#### ASSIGNED TASK A
Answer these questions from the passage on the Dakota campaigns:
(i) Which years does the Sioux campaign in the third section cover?
(ii) West of which river does the passage say the campaigns were especially written about?
(iii) Which generals in the north does the passage name?

#### SOURCE DOCUMENT
==*==

The First and Last Indian Campaigns in the Dakotas
Chief Bears Arm shaking hands with Lt. Col. Welch (“Charging Bear”). Drags Wolf in center.
THIRD SECTION
THE SIOUX CAMPAIGN IN THE DAKOTAS, 1890-91.
The last Indian war in the United States
There is nothing to be added to what has already been threshed over and over from one point of view or another and by hundreds of writers, regarding the advance of civilization west of the Mississippi. Hundreds of fights or more or less importance have taken place between the representatives at Washington and the western Indians. Thousands of lives have been taken, both white and red. Helpless women and children have been murdered and their scalps have been danced in a thousand Indian ceremonies, and isolated Indian camps have been burned and old and sick and children have been killed by the hard boiled soldiers of the western forces whose creed was that “the only good Indian was a dead one.” Solitary trappers, groups of hunters, wagon trains with heavy guards, frontier towns and trader” forts alike, have felt the merciless hands of worthy red-skinned fighters in retaliation. The picture many of us have is that of a skulking, snaky foeman with plenty of nerve in the face of a weak enemy, but this is not a true picture, but one originating within the egotistical brain of white men.
No other aboriginal people have so tenaciously and stubbornly resisted the encroachments of others they did not want, than has the North American Indian, especially those west of the Mississippi. Hundreds of volumes have been written about the campaigns in that territory, especially west of the Missouri River. Some of these are very unworthy of a historian and others do not indicate or concede any right or worthy motive to either the white soldier or the red warrior. Pitched battles were not common, because the open warfare education of the plains Indian is to strike and retire and scatter until another opportunity presents itself for combined action.
In our own country – Chiefs Gall, Crazy Horse, Black Moon, Two Bears, Red Cloud and a dozen other Indian leaders were never crushed or even badly defeated; the stories of Captain Fetterman’s defeat; the fight at Slim Buttes; the scattered graves of Terry’s column under Custer, all bear witness to heavy and definite army defeats, and Generals Miles, Crook and Terry in the north could tell tales of how the fall of a gracious night saved them from annihilation at various places between the Yellowstone and the Missouri.

==*==

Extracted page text
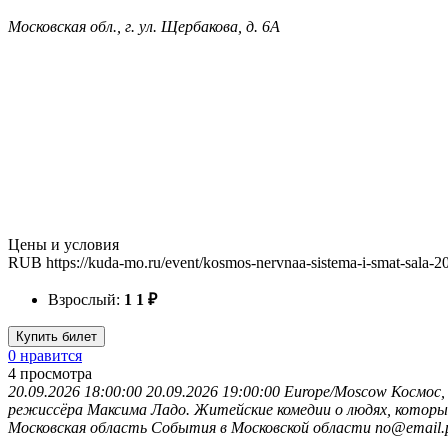
Московская обл., г. ул. Щербакова, д. 6А
Цены и условия
RUB
https://kuda-mo.ru/event/kosmos-nervnaa-sistema-i-smat-sala-2
Взрослый:
1
1
₽
Купить билет
0 нравится
4
просмотра
20.09.2026 18:00:00
20.09.2026 19:00:00
Europe/Moscow
Космос,
режиссёра Максима Ладо. Житейские комедии о людях, которы
Московская область
События в Московской области
no@email.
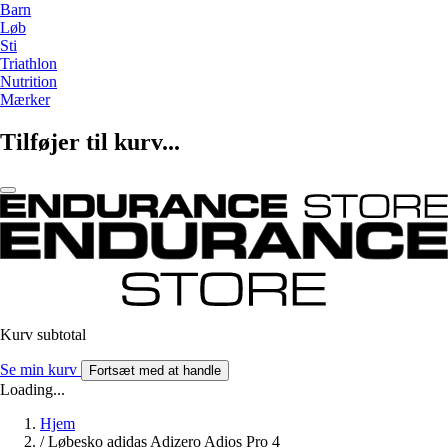
Barn
Løb
Sti
Triathlon
Nutrition
Mærker
Tilføjer til kurv...
Kurv subtotal
Se min kurv
Fortsæt med at handle
Loading...
Hjem
/
Løbesko adidas Adizero Adios Pro 4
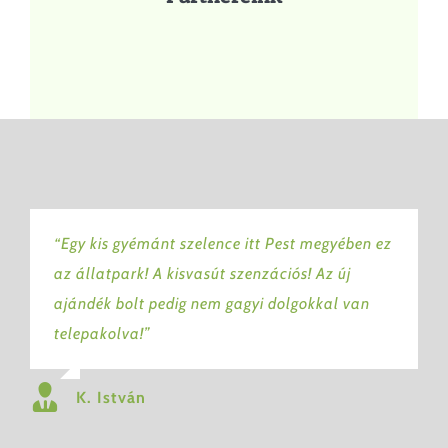
“Egy kis gyémánt szelence itt Pest megyében ez
az állatpark! A kisvasút szenzációs! Az új
ajándék bolt pedig nem gagyi dolgokkal van
telepakolva!”
K. István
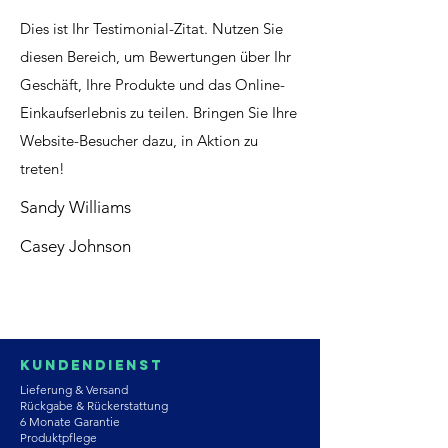
Dies ist Ihr Testimonial-Zitat. Nutzen Sie
diesen Bereich, um Bewertungen über Ihr
Geschäft, Ihre Produkte und das Online-
Einkaufserlebnis zu teilen. Bringen Sie Ihre
Website-Besucher dazu, in Aktion zu
treten!
Sandy Williams
Casey Johnson
Kundendienst
Lieferung & Versand
Rückgabe & Rückerstattung
6 Monate Garantie
Produktpflege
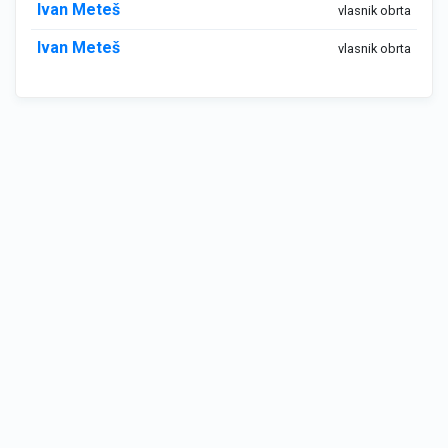
Ivan Meteš
vlasnik obrta
Ivan Meteš
vlasnik obrta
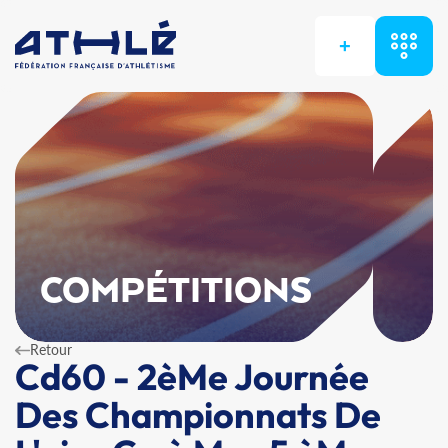
+
COMPÉTITIONS
Retour
Cd60 - 2èMe Journée
Des Championnats De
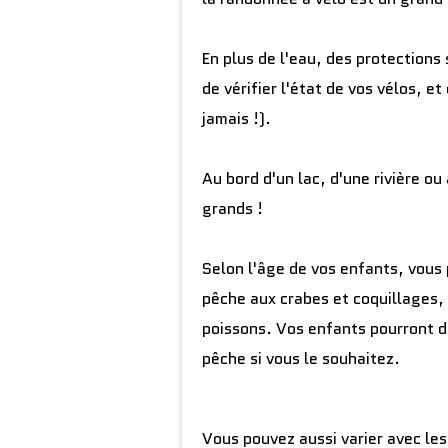
En plus de l'eau, des protections 
de vérifier l'état de vos vélos, et
jamais !).
Au bord d'un lac, d'une rivière ou
grands !
Selon l'âge de vos enfants, vous 
pêche aux crabes et coquillages, 
poissons. Vos enfants pourront d
pêche si vous le souhaitez.
Vous pouvez aussi varier avec le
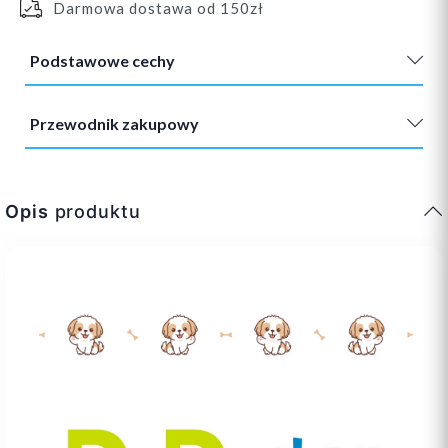
Darmowa dostawa od 150zł
Podstawowe cechy
Przewodnik zakupowy
Opis
produktu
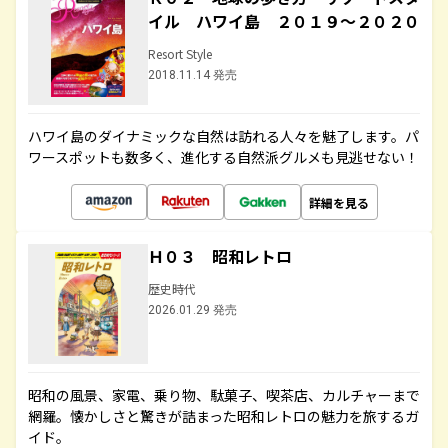
イル ハワイ島 ２０１９～２０２０
Resort Style
2018.11.14 発売
ハワイ島のダイナミックな自然は訪れる人々を魅了します。パ
ワースポットも数多く、進化する自然派グルメも見逃せない！
詳細を見る
Ｈ０３ 昭和レトロ
歴史時代
2026.01.29 発売
昭和の風景、家電、乗り物、駄菓子、喫茶店、カルチャーまで
網羅。懐かしさと驚きが詰まった昭和レトロの魅力を旅するガ
イド。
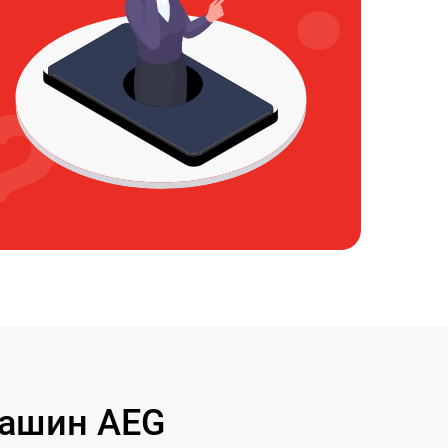
машин AEG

==*==

#### ASSIGNED TASK B
Throughout the listing above, swap "vlasnik obrta" for "vlasnica obrta" and write out the whole listing again, with everything else unchanged and the pictures left out.

#### RESULT A
(i) 1890-91
(ii) The Missouri River
(iii) Miles, Crook and Terry

#### RESULT B
Московская обл., г. ул. Щербакова, д. 6А
Цены и условия
RUB
https://kuda-mo.ru/event/kosmos-nervnaa-sistema-i-smat-sala-2
Взрослый:
1
1
₽
Купить билет
0 нравится
4
просмотра
20.09.2026 18:00:00
20.09.2026 19:00:00
Europe/Moscow
Космос,
режиссёра Максима Ладо. Житейские комедии о людях, которы
Московская область
События в Московской области
no@email.
Barn
Løb
Sti
Triathlon
Nutrition
Mærker
Tilføjer til kurv...
Kurv subtotal
Se min kurv
Fortsæt med at handle
Loading...
Hjem
/
Løbesko adidas Adizero Adios Pro 4
“Egy kis gyémánt szelence itt Pest megyében ez
az állatpark! A kisvasút szenzációs! Az új
ajándék bolt pedig nem gagyi dolgokkal van
telepakolva!”
K. István
Dies ist Ihr Testimonial-Zitat. Nutzen Sie
diesen Bereich, um Bewertungen über Ihr
Geschäft, Ihre Produkte und das Online-
Einkaufserlebnis zu teilen. Bringen Sie Ihre
Website-Besucher dazu, in Aktion zu
treten!
Sandy Williams
Casey Johnson
Kundendienst
Lieferung & Versand
Rückgabe & Rückerstattung
6 Monate Garantie
Produktpflege
Ivan Meteš
vlasnica obrta
Ivan Meteš
vlasnica obrta
+
COMPÉTITIONS
Retour
Cd60 - 2èMe Journée
Des Championnats De
En plus de l'eau, des protections 
de vérifier l'état de vos vélos, et
jamais !).
Au bord d'un lac, d'une rivière ou
grands !
Selon l'âge de vos enfants, vous 
pêche aux crabes et coquillages, 
poissons. Vos enfants pourront d
pêche si vous le souhaitez.
Vous pouvez aussi varier avec le
Darmowa dostawa od 150zł
Podstawowe cechy
Przewodnik zakupowy
Opis
produktu
イル ハワイ島 ２０１９～２０２０
Resort Style
2018.11.14 発売
ハワイ島のダイナミックな自然は訪れる人々を魅了します。パ
ワースポットも数多く、進化する自然派グルメも見逃せない！
詳細を見る
Ｈ０３ 昭和レトロ
歴史時代
2026.01.29 発売
昭和の風景、家電、乗り物、駄菓子、喫茶店、カルチャーまで
網羅。懐かしさと驚きが詰まった昭和レトロの魅力を旅するガ
イド。
машин AEG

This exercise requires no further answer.